Against this backdrop, synthetic data appears almost ideal fuel. It can be produced quickly, tailored to a specific task, and with the needed class balance. If a system lacks examples of rare failures, long dialogues, specialized instructions, or edge cases, synthetic data allows you to fill these gaps much faster than manual collection and annotation.
This is where self-training enters the picture—when a model learns from responses that it or another model from the same family generated earlier. In a moderate form, this approach is useful. First, a strong system creates rough examples, then a stricter filter, rule, or human weeds out weak variants, and the final set goes into training.
This way, you can scale instructions, synthesize rare feature combinations, and obtain additional data where humans cannot keep pace with the speed of experiments. In applied tasks, this is especially valuable for testing assistants, training systems on formal rules, and balancing datasets where real observations are inherently skewed. Problems emerge when recursion becomes uncontrolled.
If a model repeatedly learns from its own generations, it begins amplifying not just useful patterns but its own distortions as well. The most frequent answers become even more probable, while rare, noisy, and unconventional cases are washed out. This is called model collapse: data distribution shrinks, diversity decreases, and the system loses sight of the boundaries of reality.
On the surface, degradation may not look dramatic—the model still writes smoothly and confidently—but internally it loses depth. It encounters unexpected examples less often, transfers knowledge to new domains worse, and more frequently reproduces an averaged version of the world in which all complexity has already been erased. Therefore, synthetic data is useful not as a complete replacement for human data, but as a layer on top of it.

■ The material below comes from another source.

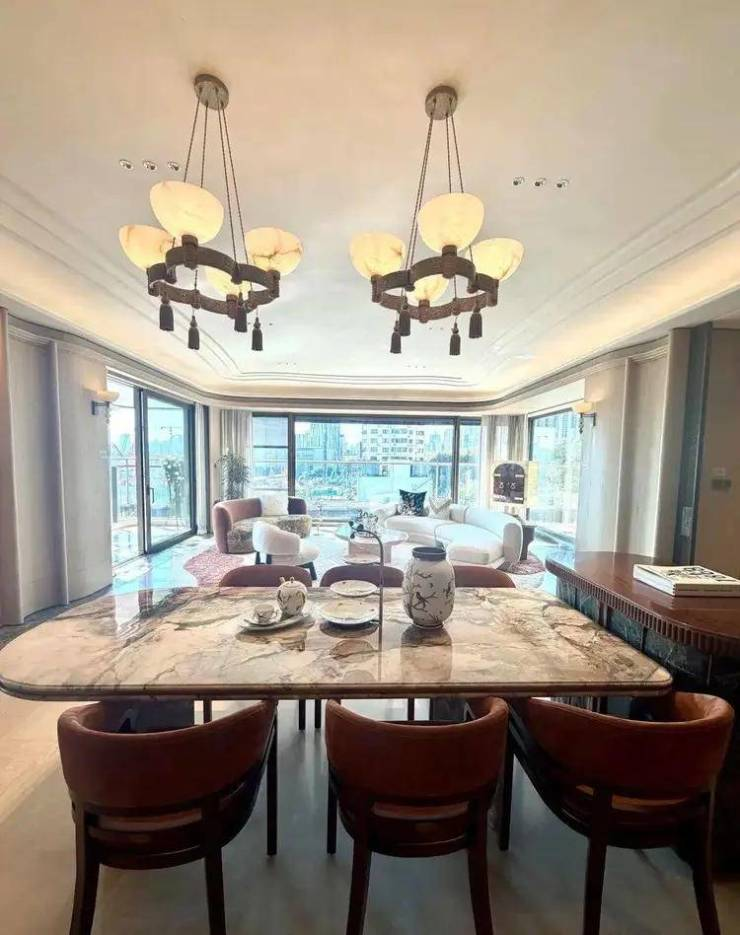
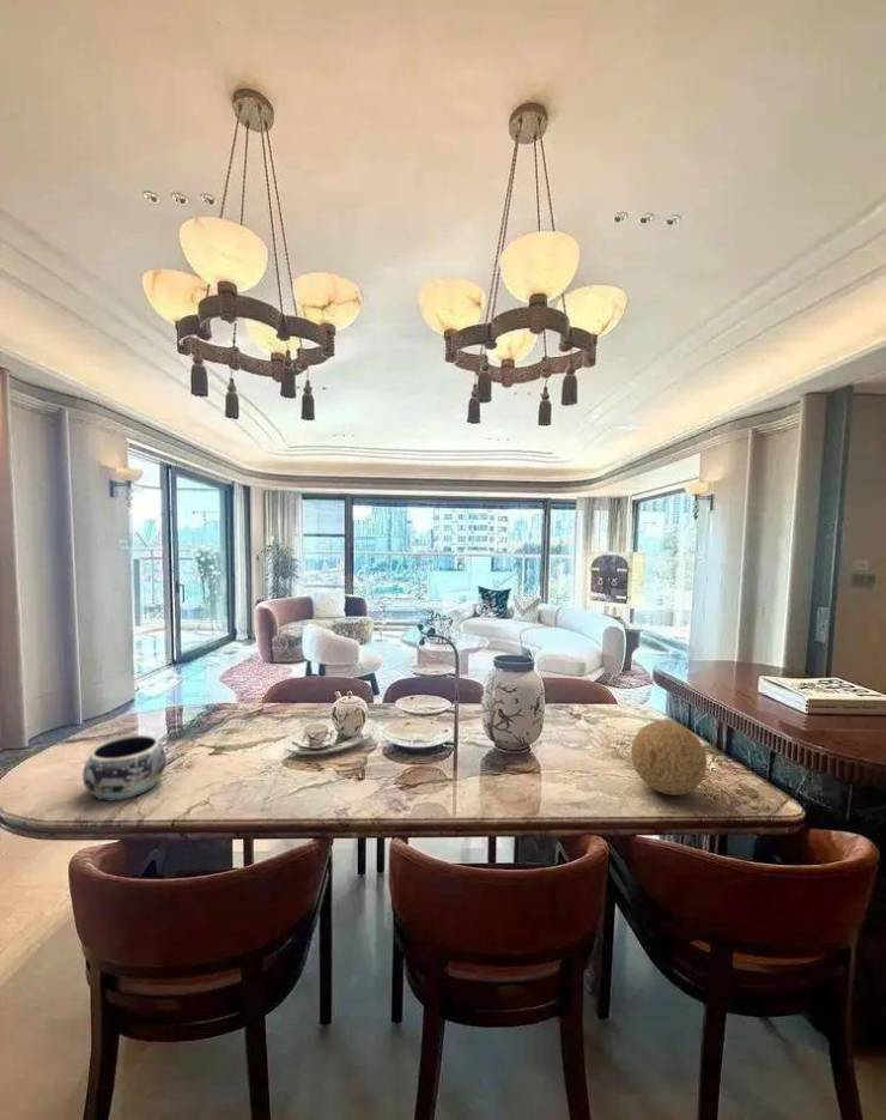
+ decorative bowl [81,734,168,803]
+ decorative ball [630,720,708,797]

The typical working scheme looks like this: the real corpus sets the baseline distribution, synthetic data expands coverage, and quality control prevents the model from sliding into a closed loop. For this, you need validation on independent sets, infusions of fresh human data, checks for rare cases, and filters that discard overly formulaic generations. The higher the proportion of synthetic data, the more important it is to remember that quality here is determined not by volume, but by diversity and proximity to reality.
Otherwise, quick gains in cost and speed turn into hidden degradation that can only be noticed when the product starts performing worse for live users. The main takeaway is that synthetic data and self-training do not eliminate the data problem, but merely change how we work with it. This is a powerful accelerator if used in measured doses and under control.
But if you turn generation into an infinite mirror, the model will learn not the world, but its own statistical shadow. For the next stage of AI development, those who will win are not those who simply synthesize more, but those who manage to maintain contact with reality and the diversity of the original data.